After an epic surge in 2020, many technology stocks currently reached a difficult stage. For example, some technology companies are seeing a slowdown in growth as the world slowly recovers from the coronavirus.
However, this does not mean that there are no more technology stocks. Here are two promising technology stocks: Wix.com and Roku.
Wix – building modern websites for small businesses
Wix had a fantastic start to 2021, but many investors have been put off by the company’s decision to stop disclosing certain user and premium subscriber numbers. Often, a company ceases to disclose key figures when they no longer give a favorable picture.
However, cut Wix exceptional performance in the first quarter of 2021. Sales increased by 41% year-on-year to US $ 304 million, and management expected full-year sales to be Sales growth of 29% to 30 % at least $ 1.28 billion. Building on 30% revenue growth in 2020. Free cash flow (FCF) is expected to be only $ 62-72 million as the company seeks to expand its reach in global e-commerce. However, Wix achieved an FCF margin of nearly 20% last year %, which is pretty good for a high-growth technology company.
Currently, Wix focuses on the tens of millions of small and medium-sized business relationshipsthat it maintains around the world. Recent product launches such as the Editor X for advertising agencies and the Wix integration with Google by Alphabet should help to deepen these relationships. This also applies to the acquisition of Tech-Outfits Rise.ai for gift cards and business loans. In fact, it is Wix goal “build user-friendly e-commerce capabilities to enable small businesses – from local restaurants to event centers to fitness instructors – to have a high-quality online presence“.
The company is already well on its way to fulfilling its mission.
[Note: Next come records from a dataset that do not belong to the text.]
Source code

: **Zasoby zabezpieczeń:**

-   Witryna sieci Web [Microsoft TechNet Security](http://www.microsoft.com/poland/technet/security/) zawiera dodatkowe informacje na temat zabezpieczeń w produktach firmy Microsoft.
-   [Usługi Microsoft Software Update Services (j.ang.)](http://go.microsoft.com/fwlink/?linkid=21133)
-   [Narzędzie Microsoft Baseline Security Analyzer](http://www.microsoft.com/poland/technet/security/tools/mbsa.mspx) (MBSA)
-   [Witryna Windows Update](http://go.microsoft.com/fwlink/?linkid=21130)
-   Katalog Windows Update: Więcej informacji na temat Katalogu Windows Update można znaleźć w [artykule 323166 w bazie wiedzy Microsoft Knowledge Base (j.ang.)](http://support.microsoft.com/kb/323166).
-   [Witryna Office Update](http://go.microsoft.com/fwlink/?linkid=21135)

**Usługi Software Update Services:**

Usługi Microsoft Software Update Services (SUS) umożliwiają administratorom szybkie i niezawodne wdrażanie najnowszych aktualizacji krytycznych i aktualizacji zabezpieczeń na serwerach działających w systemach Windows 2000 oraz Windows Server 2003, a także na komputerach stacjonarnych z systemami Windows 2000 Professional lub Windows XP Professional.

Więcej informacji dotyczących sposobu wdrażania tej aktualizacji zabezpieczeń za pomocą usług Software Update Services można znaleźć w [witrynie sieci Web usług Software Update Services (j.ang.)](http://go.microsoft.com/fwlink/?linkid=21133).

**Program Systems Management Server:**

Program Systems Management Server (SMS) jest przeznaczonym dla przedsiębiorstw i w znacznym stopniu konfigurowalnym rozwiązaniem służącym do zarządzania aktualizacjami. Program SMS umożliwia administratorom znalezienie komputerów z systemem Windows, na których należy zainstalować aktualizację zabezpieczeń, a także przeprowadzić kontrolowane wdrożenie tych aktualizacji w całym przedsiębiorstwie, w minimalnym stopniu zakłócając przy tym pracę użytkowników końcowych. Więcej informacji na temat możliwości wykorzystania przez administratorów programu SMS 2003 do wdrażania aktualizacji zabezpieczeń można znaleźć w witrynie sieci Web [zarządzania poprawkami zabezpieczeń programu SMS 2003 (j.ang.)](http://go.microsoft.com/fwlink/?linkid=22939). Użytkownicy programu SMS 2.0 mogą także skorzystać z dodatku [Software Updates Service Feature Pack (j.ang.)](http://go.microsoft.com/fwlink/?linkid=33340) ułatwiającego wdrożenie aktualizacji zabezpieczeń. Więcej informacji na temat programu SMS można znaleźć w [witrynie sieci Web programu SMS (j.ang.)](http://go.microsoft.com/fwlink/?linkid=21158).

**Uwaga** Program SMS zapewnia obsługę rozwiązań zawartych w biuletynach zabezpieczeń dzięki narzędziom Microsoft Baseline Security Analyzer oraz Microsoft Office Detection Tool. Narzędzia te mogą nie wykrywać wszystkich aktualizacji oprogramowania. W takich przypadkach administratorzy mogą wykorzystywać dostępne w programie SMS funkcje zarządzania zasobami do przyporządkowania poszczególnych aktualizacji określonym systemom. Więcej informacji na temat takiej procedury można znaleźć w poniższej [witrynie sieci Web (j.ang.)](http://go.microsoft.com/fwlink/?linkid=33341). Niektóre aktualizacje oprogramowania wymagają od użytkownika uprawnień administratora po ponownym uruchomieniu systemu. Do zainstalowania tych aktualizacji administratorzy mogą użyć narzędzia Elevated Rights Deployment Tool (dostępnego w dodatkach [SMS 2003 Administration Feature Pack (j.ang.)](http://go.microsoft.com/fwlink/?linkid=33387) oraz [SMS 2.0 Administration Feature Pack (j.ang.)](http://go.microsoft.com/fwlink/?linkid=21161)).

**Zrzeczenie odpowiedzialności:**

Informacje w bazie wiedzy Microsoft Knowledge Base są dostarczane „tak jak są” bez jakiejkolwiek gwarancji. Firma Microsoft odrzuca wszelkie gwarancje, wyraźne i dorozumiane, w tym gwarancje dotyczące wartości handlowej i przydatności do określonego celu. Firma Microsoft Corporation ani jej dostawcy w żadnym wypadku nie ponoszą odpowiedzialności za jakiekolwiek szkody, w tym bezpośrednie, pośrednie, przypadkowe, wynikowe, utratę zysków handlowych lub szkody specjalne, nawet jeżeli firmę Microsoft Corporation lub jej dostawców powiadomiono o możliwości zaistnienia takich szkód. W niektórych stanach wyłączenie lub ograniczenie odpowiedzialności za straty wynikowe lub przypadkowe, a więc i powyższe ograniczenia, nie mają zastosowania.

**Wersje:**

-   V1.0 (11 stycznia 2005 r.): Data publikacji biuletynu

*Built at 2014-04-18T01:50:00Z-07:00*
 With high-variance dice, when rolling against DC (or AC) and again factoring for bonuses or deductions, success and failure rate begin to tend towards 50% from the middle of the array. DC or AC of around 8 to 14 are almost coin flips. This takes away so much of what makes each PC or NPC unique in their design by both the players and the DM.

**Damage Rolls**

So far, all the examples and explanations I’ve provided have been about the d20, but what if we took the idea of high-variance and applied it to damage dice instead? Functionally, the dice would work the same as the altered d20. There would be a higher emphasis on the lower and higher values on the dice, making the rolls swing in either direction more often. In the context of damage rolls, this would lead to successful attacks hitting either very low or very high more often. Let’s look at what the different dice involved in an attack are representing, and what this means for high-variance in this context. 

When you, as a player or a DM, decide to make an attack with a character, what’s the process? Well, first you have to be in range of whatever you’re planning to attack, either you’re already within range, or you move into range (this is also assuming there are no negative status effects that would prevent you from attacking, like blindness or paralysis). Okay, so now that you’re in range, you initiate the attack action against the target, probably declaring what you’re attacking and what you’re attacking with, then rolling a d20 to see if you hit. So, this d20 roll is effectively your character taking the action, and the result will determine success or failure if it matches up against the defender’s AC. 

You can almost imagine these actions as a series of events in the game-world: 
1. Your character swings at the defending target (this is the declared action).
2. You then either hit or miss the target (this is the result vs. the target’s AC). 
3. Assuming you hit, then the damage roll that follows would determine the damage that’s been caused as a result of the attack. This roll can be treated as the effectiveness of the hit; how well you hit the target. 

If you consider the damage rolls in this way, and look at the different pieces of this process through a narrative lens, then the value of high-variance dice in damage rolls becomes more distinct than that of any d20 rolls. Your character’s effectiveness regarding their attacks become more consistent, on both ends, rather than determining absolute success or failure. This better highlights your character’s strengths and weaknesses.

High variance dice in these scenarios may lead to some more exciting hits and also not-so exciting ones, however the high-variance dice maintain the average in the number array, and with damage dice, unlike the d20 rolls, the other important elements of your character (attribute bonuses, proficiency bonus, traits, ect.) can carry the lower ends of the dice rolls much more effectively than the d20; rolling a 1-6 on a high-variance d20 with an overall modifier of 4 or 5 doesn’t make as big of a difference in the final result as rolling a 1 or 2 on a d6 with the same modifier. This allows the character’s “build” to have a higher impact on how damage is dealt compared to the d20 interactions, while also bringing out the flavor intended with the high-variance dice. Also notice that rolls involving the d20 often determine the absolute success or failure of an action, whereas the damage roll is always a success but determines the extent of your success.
The Wix shares are currently traded for less than 11 times full-year revenue expectations.
Roku-The Sure Winner in the Media Streaming War
The Media-Streaming Technology Expert Roku increased by 148 in 2020 %, however, had difficulty maintaining this momentum in 2021. These days the stock is listed more than 30% below the all-time high in January.
However, nothing has changed in Roku’s long-term growth story. The changed attitude of investors based on broader market trends and not on errors in the business plan of Roku.
Roku smashes analyst targets with amazing consistency. Thus, the company always achieved positive results in the last three quarterly reportswhen Wall Street was expecting negative results in any case. Revenue exceeded analysts ‘ estimates by an average of 15% over the same period, including an outperformance of 17% in the last update of the first quarter.
Roku is often lumped together with other stocks that rose sharply during the coronavirus lockdowns in 2020. The basic assumption is that Roku’s business prospects will certainly dwindle after the end of the health crisis, which prepares the stock for a massive decline in price.
This is a big mistake. Roku’s value as a long-term investment may have increased slightly due to the pandemic, but the media streaming market started to boom before COVID-19 hit the market, and will continue to disrupt the global media market for many years to come.
Roku is gaining by the fact that media streaming services are replacing cable television and cinemas around the world. It does not matter which streaming services are ahead. All of them increasingly depend on Roku’s technology platforms and ad buying services.